■ **Task statement**: Every record that follows should appear again in your answer, exactly the same.

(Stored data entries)
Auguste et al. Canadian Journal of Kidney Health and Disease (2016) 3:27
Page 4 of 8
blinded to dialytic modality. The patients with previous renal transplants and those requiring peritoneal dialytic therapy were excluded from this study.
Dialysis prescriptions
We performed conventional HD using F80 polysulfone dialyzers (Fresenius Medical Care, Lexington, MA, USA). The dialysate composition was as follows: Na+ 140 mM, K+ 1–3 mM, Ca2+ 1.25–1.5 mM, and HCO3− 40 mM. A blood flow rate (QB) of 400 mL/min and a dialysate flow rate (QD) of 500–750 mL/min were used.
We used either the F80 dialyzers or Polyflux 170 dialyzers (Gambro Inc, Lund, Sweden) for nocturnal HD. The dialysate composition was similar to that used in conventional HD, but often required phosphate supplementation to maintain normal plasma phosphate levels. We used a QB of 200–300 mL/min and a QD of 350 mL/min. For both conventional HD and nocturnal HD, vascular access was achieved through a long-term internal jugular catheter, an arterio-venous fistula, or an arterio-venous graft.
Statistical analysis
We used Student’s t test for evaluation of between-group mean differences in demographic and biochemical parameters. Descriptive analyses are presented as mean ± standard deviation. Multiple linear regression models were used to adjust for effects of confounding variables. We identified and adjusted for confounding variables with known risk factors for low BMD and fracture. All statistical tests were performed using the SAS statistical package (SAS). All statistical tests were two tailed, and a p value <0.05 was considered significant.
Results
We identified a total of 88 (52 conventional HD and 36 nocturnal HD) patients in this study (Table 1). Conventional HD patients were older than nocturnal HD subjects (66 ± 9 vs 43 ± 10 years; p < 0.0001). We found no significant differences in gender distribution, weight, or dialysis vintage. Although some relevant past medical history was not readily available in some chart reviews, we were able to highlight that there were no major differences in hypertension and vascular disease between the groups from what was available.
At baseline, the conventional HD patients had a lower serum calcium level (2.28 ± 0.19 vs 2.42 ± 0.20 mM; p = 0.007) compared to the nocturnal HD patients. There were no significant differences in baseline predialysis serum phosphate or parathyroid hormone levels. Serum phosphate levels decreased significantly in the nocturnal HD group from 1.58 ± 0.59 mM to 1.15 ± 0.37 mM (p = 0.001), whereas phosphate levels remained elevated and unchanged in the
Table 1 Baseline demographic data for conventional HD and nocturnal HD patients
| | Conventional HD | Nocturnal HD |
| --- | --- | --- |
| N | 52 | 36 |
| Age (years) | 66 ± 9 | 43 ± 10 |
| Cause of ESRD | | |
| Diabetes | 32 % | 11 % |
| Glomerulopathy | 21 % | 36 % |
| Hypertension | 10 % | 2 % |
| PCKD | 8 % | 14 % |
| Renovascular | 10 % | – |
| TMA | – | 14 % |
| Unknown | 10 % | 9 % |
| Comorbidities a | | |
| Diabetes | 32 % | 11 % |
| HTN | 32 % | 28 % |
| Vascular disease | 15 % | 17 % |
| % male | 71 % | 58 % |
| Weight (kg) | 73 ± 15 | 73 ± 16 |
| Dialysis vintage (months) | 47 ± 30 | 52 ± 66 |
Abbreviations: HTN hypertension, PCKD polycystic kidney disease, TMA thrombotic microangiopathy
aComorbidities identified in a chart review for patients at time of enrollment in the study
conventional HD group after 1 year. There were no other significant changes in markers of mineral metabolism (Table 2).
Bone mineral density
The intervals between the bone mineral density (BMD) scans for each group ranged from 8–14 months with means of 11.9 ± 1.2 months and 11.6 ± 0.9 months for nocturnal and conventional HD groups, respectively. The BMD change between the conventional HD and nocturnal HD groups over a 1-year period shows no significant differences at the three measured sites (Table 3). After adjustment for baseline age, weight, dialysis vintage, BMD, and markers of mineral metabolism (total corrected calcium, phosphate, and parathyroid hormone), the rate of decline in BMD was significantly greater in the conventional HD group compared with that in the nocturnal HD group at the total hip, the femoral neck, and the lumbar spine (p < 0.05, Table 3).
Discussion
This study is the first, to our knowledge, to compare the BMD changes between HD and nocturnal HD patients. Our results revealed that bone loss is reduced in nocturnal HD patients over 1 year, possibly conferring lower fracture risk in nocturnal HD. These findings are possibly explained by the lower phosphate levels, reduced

■ **Written solution**:
Auguste et al. Canadian Journal of Kidney Health and Disease (2016) 3:27
Page 4 of 8
blinded to dialytic modality. The patients with previous renal transplants and those requiring peritoneal dialytic therapy were excluded from this study.
Dialysis prescriptions
We performed conventional HD using F80 polysulfone dialyzers (Fresenius Medical Care, Lexington, MA, USA). The dialysate composition was as follows: Na+ 140 mM, K+ 1–3 mM, Ca2+ 1.25–1.5 mM, and HCO3− 40 mM. A blood flow rate (QB) of 400 mL/min and a dialysate flow rate (QD) of 500–750 mL/min were used.
We used either the F80 dialyzers or Polyflux 170 dialyzers (Gambro Inc, Lund, Sweden) for nocturnal HD. The dialysate composition was similar to that used in conventional HD, but often required phosphate supplementation to maintain normal plasma phosphate levels. We used a QB of 200–300 mL/min and a QD of 350 mL/min. For both conventional HD and nocturnal HD, vascular access was achieved through a long-term internal jugular catheter, an arterio-venous fistula, or an arterio-venous graft.
Statistical analysis
We used Student’s t test for evaluation of between-group mean differences in demographic and biochemical parameters. Descriptive analyses are presented as mean ± standard deviation. Multiple linear regression models were used to adjust for effects of confounding variables. We identified and adjusted for confounding variables with known risk factors for low BMD and fracture. All statistical tests were performed using the SAS statistical package (SAS). All statistical tests were two tailed, and a p value <0.05 was considered significant.
Results
We identified a total of 88 (52 conventional HD and 36 nocturnal HD) patients in this study (Table 1). Conventional HD patients were older than nocturnal HD subjects (66 ± 9 vs 43 ± 10 years; p < 0.0001). We found no significant differences in gender distribution, weight, or dialysis vintage. Although some relevant past medical history was not readily available in some chart reviews, we were able to highlight that there were no major differences in hypertension and vascular disease between the groups from what was available.
At baseline, the conventional HD patients had a lower serum calcium level (2.28 ± 0.19 vs 2.42 ± 0.20 mM; p = 0.007) compared to the nocturnal HD patients. There were no significant differences in baseline predialysis serum phosphate or parathyroid hormone levels. Serum phosphate levels decreased significantly in the nocturnal HD group from 1.58 ± 0.59 mM to 1.15 ± 0.37 mM (p = 0.001), whereas phosphate levels remained elevated and unchanged in the
Table 1 Baseline demographic data for conventional HD and nocturnal HD patients
| | Conventional HD | Nocturnal HD |
| --- | --- | --- |
| N | 52 | 36 |
| Age (years) | 66 ± 9 | 43 ± 10 |
| Cause of ESRD | | |
| Diabetes | 32 % | 11 % |
| Glomerulopathy | 21 % | 36 % |
| Hypertension | 10 % | 2 % |
| PCKD | 8 % | 14 % |
| Renovascular | 10 % | – |
| TMA | – | 14 % |
| Unknown | 10 % | 9 % |
| Comorbidities a | | |
| Diabetes | 32 % | 11 % |
| HTN | 32 % | 28 % |
| Vascular disease | 15 % | 17 % |
| % male | 71 % | 58 % |
| Weight (kg) | 73 ± 15 | 73 ± 16 |
| Dialysis vintage (months) | 47 ± 30 | 52 ± 66 |
Abbreviations: HTN hypertension, PCKD polycystic kidney disease, TMA thrombotic microangiopathy
aComorbidities identified in a chart review for patients at time of enrollment in the study
conventional HD group after 1 year. There were no other significant changes in markers of mineral metabolism (Table 2).
Bone mineral density
The intervals between the bone mineral density (BMD) scans for each group ranged from 8–14 months with means of 11.9 ± 1.2 months and 11.6 ± 0.9 months for nocturnal and conventional HD groups, respectively. The BMD change between the conventional HD and nocturnal HD groups over a 1-year period shows no significant differences at the three measured sites (Table 3). After adjustment for baseline age, weight, dialysis vintage, BMD, and markers of mineral metabolism (total corrected calcium, phosphate, and parathyroid hormone), the rate of decline in BMD was significantly greater in the conventional HD group compared with that in the nocturnal HD group at the total hip, the femoral neck, and the lumbar spine (p < 0.05, Table 3).
Discussion
This study is the first, to our knowledge, to compare the BMD changes between HD and nocturnal HD patients. Our results revealed that bone loss is reduced in nocturnal HD patients over 1 year, possibly conferring lower fracture risk in nocturnal HD. These findings are possibly explained by the lower phosphate levels, reduced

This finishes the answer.